Thank goodness, most — if not all — newspapers provide lost-and-found notices as a matter of record in most towns and cities. Those notices are located usually in that newspaper’s classified section.

In the newspaper, the classified advertisements are that part where the little words are printed in eight columns in the back of a newspaper section.

For the longest time, they were referred to as the “want ads.” Since the recession, they should be called the “need ads:” “I need to sell this,” or “I need somebody to buy this.”

Seems more likely.

People will get rid of just about anything. From free wooden pallets and World Book Encyclopedia to whatever they can bundle together and display at a flea market.

The rise in cheap sales papers brought about the “shoppers,” which are free handouts in every town. One favorite name has been “The Thrifty Nickel” shopper. It’s even included in online shopping.

Except with the current economy, the nickel isn’t so “thrifty” anymore. It’s just “The Nickel” in the Internet edition.

The classified ads can be “happy,” especially if they find the used clarinet that they have been looking for at a reasonable price.

Or they can be “sad,” which they usually are in the lost-and-found department. Unfortunately, too many pets get separated from their owners and grief ensues.

A dear friend lost her dog while it was chasing a deer at Old Cahawba Park west of Selma. That was early August and the family pet has not been located yet. Grief is still present, in her and those who knew her dog.

Some lost-and-found ads are kinda quizzical when they are read on the face. For instance, one such ad appeared in Thursday’s Selma Times-Journal.

The ad reads: “Found.” OK, there’s good news. Somebody has located something that somebody was missing.

“BBQ Grill.” That’s a handy item, but who would have lost a barbecue grill?

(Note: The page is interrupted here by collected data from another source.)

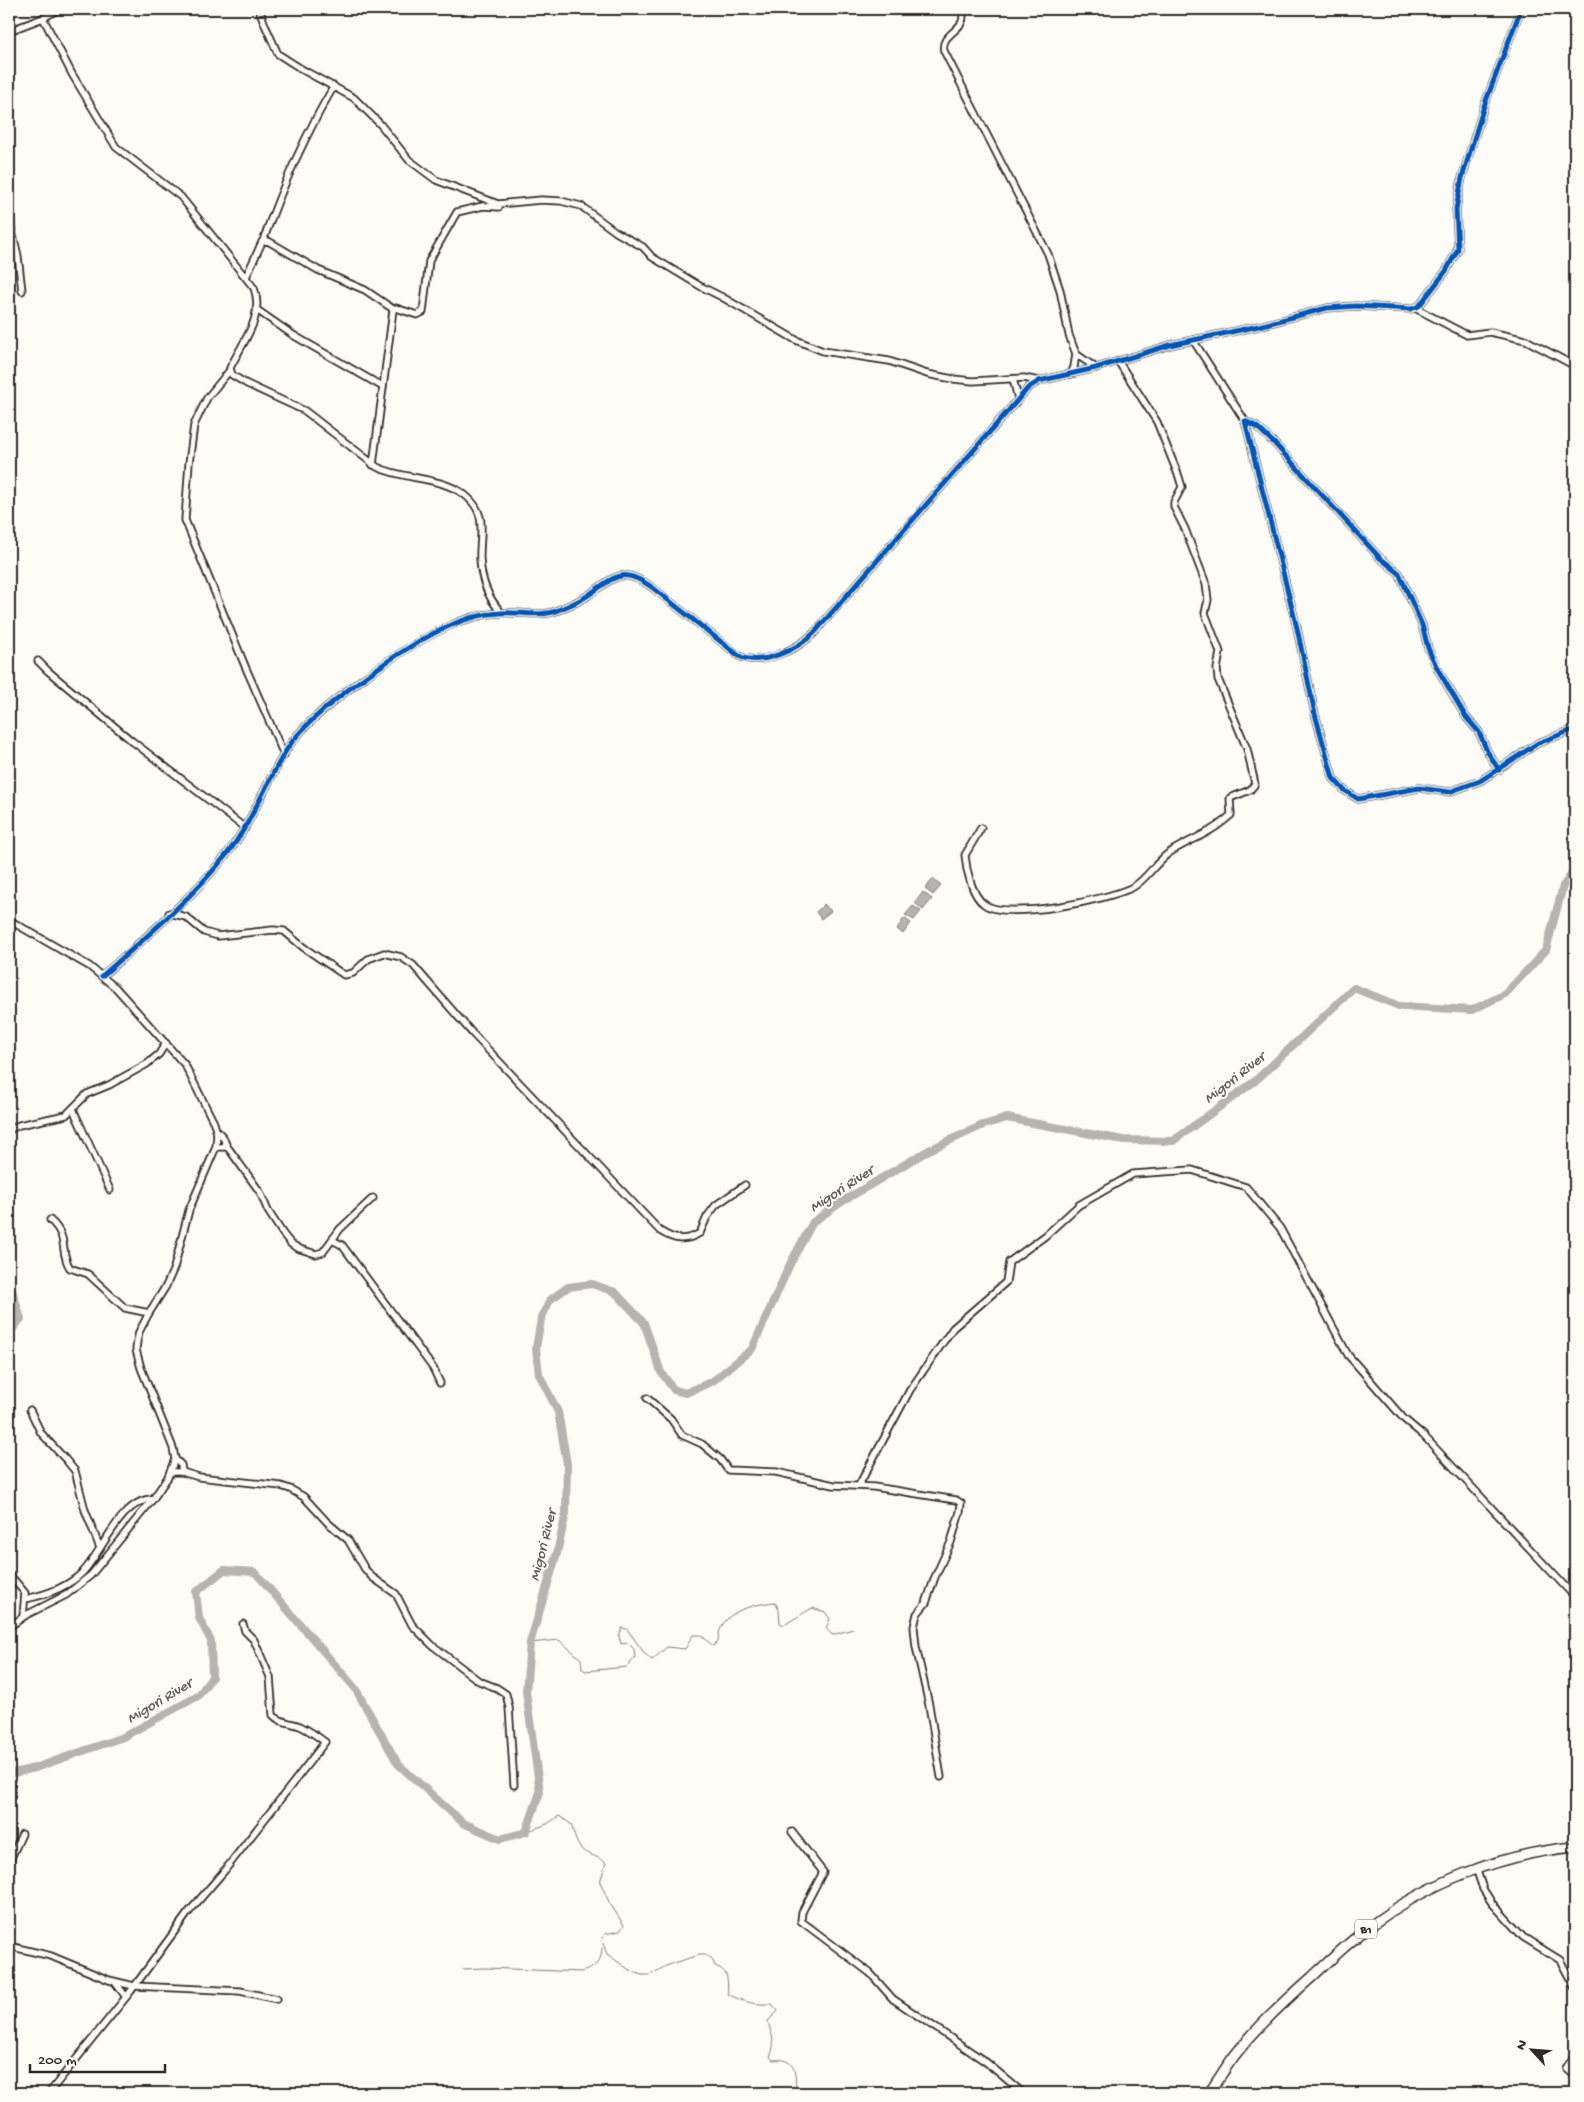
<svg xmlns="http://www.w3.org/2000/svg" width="1584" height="2102" viewBox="0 0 1584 2102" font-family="'Gochi Hand',sans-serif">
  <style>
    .water { fill: #b5b4b1; stroke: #7e7d7b }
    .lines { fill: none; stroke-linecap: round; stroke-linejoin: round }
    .stream { stroke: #7e7d7b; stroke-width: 1 }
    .river { stroke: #b5b4b1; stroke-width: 8 }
    .minor-casing { stroke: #2b2b2b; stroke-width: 9 }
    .highway-casing { stroke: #2b2b2b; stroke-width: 12 }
    .minor { stroke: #fdfcf7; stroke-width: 5.5 }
    .highway { stroke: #fdfcf7; stroke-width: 9 }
    .cycleway-casing { stroke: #fdfcf7; stroke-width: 8 }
    .cycleway { stroke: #0057b8; stroke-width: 5 }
    .labels { text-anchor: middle; stroke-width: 4; stroke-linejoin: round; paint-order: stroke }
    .shield { fill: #fdfcf7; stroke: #6a6a68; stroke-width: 1 }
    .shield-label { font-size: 12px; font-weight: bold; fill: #2b2b2b }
    .water-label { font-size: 15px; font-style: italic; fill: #5b5b5a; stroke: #fdfcf7 }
  </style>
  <rect width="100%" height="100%" fill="#fdfcf7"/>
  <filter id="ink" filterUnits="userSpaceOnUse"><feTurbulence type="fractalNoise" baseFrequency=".02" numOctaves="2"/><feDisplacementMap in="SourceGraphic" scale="10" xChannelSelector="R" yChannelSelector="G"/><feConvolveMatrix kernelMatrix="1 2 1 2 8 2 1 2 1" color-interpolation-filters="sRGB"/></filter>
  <g filter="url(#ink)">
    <g class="water">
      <path d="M 933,879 L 941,886 L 933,895 L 925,889 Z"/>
      <path d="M 923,892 L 932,899 L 923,910 L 915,903 Z"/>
      <path d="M 824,904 L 831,911 L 821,919 L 816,912 Z"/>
      <path d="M 913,906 L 921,911 L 914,920 L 905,915 Z"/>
      <path d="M 904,918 L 911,923 L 903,934 L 897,929 Z"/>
    </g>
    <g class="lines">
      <g class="stream">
        <path d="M 530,1643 L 559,1640 L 581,1659 L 582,1668 L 585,1671 L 627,1667 L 635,1658 L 634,1649 L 628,1643 L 621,1644 L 619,1636 L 622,1628 L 627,1629 L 645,1654 L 652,1660 L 667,1647 L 685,1649 L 693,1635 L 701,1635 L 713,1646 L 718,1641 C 719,1611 751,1605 775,1602 L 779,1610 L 780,1623 L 784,1625 L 812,1608 L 825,1612 L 830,1619 L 826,1628 L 832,1635 L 853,1629"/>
        <path d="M 526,1832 L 547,1824 L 559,1816 L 571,1824 C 574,1833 576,1847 585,1852 C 593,1856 599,1857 606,1863 L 600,1882 L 609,1902 L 624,1925 L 620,1931 L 605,1934 L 602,1941 L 607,1954 L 628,1969 L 641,1975 L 650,1975 L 666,1966 L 698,1955 L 705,1955 L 712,1959 L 715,1966 C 730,1971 727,1981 728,1994 C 742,2002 756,2005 772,2004 L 778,2011 L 768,2021 C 771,2036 777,2041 770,2057 L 773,2060 C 798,2057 795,2075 796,2093"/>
        <path d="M 463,1969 L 485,1968 L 581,1972 C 595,1968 602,1962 602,1948"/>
        <path d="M 811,2093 L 816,2093"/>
      </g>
      <g class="river">
        <path d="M 9,1280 L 21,1319 L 9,1333"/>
        <path d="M 9,1774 L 35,1768 L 123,1737 L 198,1696 L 212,1677 L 211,1641 L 199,1618 L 196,1592 L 224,1570 L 255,1572 L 355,1688 L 398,1764 L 463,1823 L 500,1839 L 526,1832 L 540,1792 L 526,1692 L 530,1643 L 557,1553 L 566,1513 L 567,1464 L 558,1412 L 539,1374 L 536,1348 L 541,1319 L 550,1300 L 568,1287 L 592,1284 L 615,1292 L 644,1323 L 661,1372 L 674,1390 L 686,1393 L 713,1381 L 752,1349 L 790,1264 L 813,1222 L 843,1201 L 929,1150 L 983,1125 L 1007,1118 L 1123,1140 L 1173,1141 L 1255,1081 L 1354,988 L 1399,1006 L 1472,1010 L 1505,994 L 1546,950 L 1563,886 L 1575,869"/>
      </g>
      <defs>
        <g id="minor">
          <path d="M 259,9 L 265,25 L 278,54 L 303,70 L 354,98 L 380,124 L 409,160 L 436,180 L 498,204 L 541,200 L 561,201 L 581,206 L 616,232 L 643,247 L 652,257 L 700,286 L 722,297 L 796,340 L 823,351 L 889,361 L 927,374 L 953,379 L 973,381 L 1024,378 L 1039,381"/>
          <path d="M 961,9 C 971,30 939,32 944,51 L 1048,254 L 1060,290 L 1069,335 L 1076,354 L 1096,368"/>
          <path d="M 43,18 L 72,74 L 116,147 L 181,197 L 254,288 C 265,317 242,343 230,368 L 232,375 L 247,384 L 305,411 L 377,467 C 404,480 440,476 465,495 C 489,514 479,534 480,559 C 481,579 488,598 501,612"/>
          <path d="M 9,31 L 43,18 L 59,9"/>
          <path d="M 9,218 L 18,256 L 22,291"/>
          <path d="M 263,241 C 282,187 305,135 334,86"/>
          <path d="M 246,277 L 262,242 L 268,241 L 318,270 L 365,290 L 393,309"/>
          <path d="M 1415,308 L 1467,335 L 1490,332 L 1526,340 L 1575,366"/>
          <path d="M 257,310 L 293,335 L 383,387"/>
          <path d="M 1193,340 L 1245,421"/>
          <path d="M 230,370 L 207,398 L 194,425 L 189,463 L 185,520 L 245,666 L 284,755"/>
          <path d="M 1071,374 L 1074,367 L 1076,354"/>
          <path d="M 1013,379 L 1018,399"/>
          <path d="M 373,465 L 393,310 L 396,308 L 417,315 L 423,312 L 429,261 L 457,212 L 483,206 L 499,207"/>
          <path d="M 38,661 L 48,671 L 132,741 L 245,828"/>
          <path d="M 1499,770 L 1487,751 L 1479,732 L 1466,717 L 1437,668 L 1428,648 L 1422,625 L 1399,573 L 1380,558 L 1274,443 L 1257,427 L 1245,421 L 1297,628 L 1315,714 L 1333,778 L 1344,790 L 1358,799 L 1419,788 L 1449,792 L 1480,781 L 1538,743 L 1575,729"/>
          <path d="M 981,828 L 965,855 C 966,869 972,896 984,904 C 1006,921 1108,900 1133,887 C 1147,879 1155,863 1169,853 C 1179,846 1191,841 1202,835 C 1212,830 1222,823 1231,815 L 1230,798 L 1250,790 L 1255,784 L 1247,749 L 1218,679 L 1217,669 L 1220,652 L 1205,613 L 1208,600 L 1206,584 L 1185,529 L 1174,507 L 1174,502 L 1182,487 L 1179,477 L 1157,422 L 1118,361"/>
          <path d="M 169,913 L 186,917 L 204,932 L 218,936 L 273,930 L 284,931 L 303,947 L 344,975 L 353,973 L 368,959 L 384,953 L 401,957 L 413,965 L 473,1034 L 660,1231 C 674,1240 685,1242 700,1233 L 707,1217 L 716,1205 L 745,1185"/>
          <path d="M 9,920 L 89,966 L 116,988 L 185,1065 L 214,1123 L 217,1134 L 216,1147 L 189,1210 L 174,1268 L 166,1286 L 149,1313 L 139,1332 L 137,1341 L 136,1350 L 141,1368 L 173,1448 L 175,1459 L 168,1477 L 153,1499 L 91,1575 L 66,1595 L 26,1615 L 9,1627"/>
          <path d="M 102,976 C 145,938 191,899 227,854 C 252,822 266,783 287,749 C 312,710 406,645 449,626 C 464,619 483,614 500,613 C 517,611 535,617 553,612 C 566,607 579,602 590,594 C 617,575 623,567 653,588 L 739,656 C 761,667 798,649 814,633 L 1028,388 L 1039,381 L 1096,368 L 1170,345 L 1259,326 L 1327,308 L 1356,306 L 1411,309 L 1419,306 L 1446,271 L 1458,249 L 1456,209 L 1462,178 L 1484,106 L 1521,9"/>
          <path d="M 73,1109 L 110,1190"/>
          <path d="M 9,1130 L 19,1125 L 66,1115 L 87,1094 L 109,1085 L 147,1064 L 159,1054 L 166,1043"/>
          <path d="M 216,1130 L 223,1137 L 227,1147"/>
          <path d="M 216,1147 L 227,1147 L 229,1149 L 260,1192 L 268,1211 L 283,1234 L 291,1244 L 300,1249 L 316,1254 L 323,1252 L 340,1229 L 373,1198"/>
          <path d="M 50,1220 C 70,1238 59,1252 70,1268 L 88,1274 L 125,1308 L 149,1313"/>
          <path d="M 332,1240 L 342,1245 L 433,1368 L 440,1383"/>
          <path d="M 647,1398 L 671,1419 L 682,1435 L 702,1444 L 720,1459 L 728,1470 L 776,1472 L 834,1485 L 874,1487 L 956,1500 L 961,1503 L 960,1512 L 951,1542 L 935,1577 L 926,1603 L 917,1614 L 914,1627 L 916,1647 L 929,1705 L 941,1777"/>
          <path d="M 30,1410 L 41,1433 L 66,1460 L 75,1471 L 85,1510 L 100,1548"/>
          <path d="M 175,1459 L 181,1465 L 182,1472"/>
          <path d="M 170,1472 L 182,1472 L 199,1477 L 281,1486 L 290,1489 L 304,1497 L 327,1522 L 348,1540 L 365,1569 L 372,1577 L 396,1594 L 412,1625 L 432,1645 L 479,1681 L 497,1688 L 506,1694 L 509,1707 L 514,1785"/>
          <path d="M 859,1485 L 910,1390 L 953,1328 L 1006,1282 L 1009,1262 L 1045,1236 L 1079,1205 L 1133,1174 L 1192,1170 L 1246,1187 L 1280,1228 L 1348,1355 L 1404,1419 L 1423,1435 L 1575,1597"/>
          <path d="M 9,1574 L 25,1593 L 23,1616"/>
          <path d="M 25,1599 C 46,1595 68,1587 83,1572 C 102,1552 122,1498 153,1499"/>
          <path d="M 792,1832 L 823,1872 L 802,1912 L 801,1921 L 870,1973 L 893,1999 L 986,2062 L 1023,2093"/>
          <path d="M 9,1862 L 22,1834"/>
          <path d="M 1476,1868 L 1483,1889 L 1492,1903 L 1523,1937 L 1560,1960 L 1575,1988"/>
          <path d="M 9,1946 L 51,1956 L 109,1980 L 134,1986 L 240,1991 L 277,1999"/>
          <path d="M 115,1982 L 126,1997"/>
          <path d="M 1575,2055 L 1566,2068 L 1575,2076"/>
          <path d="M 49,2093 L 131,1991 L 188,1913 L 225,1870 L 325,1742 C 317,1736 309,1730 300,1726 C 290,1722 280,1723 273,1715 L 270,1677 L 254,1640 L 245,1631 L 243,1624"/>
        </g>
        <path id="highway" d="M 1209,2093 C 1219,2079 1228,2063 1239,2050 C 1261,2023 1286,2000 1312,1977 C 1330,1960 1349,1942 1369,1927 C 1429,1882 1500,1854 1575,1847"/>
      </defs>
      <use href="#minor" class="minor-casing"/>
      <use href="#highway" class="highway-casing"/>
      <use href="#minor" class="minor"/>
      <use href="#highway" class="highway"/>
      <defs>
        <g id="cycleway">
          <path d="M 1499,770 L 1487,751 L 1479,732 L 1466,717 L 1437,668 L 1428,648 L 1422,625 L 1399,573 L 1380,558 L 1274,443 L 1257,427 L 1245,421 L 1297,628 L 1315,714 L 1333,778 L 1344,790 L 1358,799 L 1419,788 L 1449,792 L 1480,781 L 1538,743 L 1575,729"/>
          <path d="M 102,976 C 145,938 191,899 227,854 C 252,822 266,783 287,749 C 312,710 406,645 449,626 C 464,619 483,614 500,613 C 517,611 535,617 553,612 C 566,607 579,602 590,594 C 617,575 623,567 653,588 L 739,656 C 761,667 798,649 814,633 L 1028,388 L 1039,381 L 1096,368 L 1170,345 L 1259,326 L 1327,308 L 1356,306 L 1411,309 L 1419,306 L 1446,271 L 1458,249 L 1456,209 L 1462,178 L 1484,106 L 1521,9"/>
        </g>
      </defs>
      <use href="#cycleway" class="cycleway-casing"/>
      <use href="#cycleway" class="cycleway"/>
    </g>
  </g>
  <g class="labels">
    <rect class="shield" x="1355" y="1919.5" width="22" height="19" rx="4"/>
    <g class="shield-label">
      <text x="1366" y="1933">B1</text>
    </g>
    <g class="water-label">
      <text transform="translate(1234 1077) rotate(-38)" y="5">Migori River</text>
      <text transform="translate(841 1188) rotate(-33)" y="5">Migori River</text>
      <text transform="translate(542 1545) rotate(-76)" y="5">Migori River</text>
      <text transform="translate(159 1700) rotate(-31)" y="5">Migori River</text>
    </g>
  </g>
  <rect width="1584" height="2102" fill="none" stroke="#fdfcf7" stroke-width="30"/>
  <rect x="15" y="15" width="1554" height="2072" fill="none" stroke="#2b2b2b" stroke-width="2" filter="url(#ink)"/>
  <g transform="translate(1532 2050) rotate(296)" stroke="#fdfcf7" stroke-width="4" paint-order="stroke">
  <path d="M0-4L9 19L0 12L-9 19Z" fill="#2b2b2b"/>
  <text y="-8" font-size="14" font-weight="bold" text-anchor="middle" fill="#2b2b2b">N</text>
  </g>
  <path d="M30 2064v8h135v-8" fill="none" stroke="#2b2b2b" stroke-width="2.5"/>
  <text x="38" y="2064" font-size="15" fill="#2b2b2b" stroke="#fdfcf7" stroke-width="4" paint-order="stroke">200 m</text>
</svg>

And why didn’t they realize it was lost?

Barbecue grills ain’t car keys; you just don’t just leave them lying around and misplace them.

So somebody’s been good enough to find someone’s barbecue grill and tell everybody about it.

“At the corner of County Road 43 and Highway 80.”

It seems like an odd place to find a barbecue grill. Did it drop off somebody’s truck while they were making the turn? You figure they would have noticed that it was missing.

“Call to identify.”

Well, I haven’t seen many different grills at the local stores. They’re either round or they’re rectangular.

Color? Black. (That was easy.)

Legs? Yes. And maybe a wheel or two.

So if you need a barbecue grill and wanna make a local phone call, I’ve got a pretty good idea where you can get one.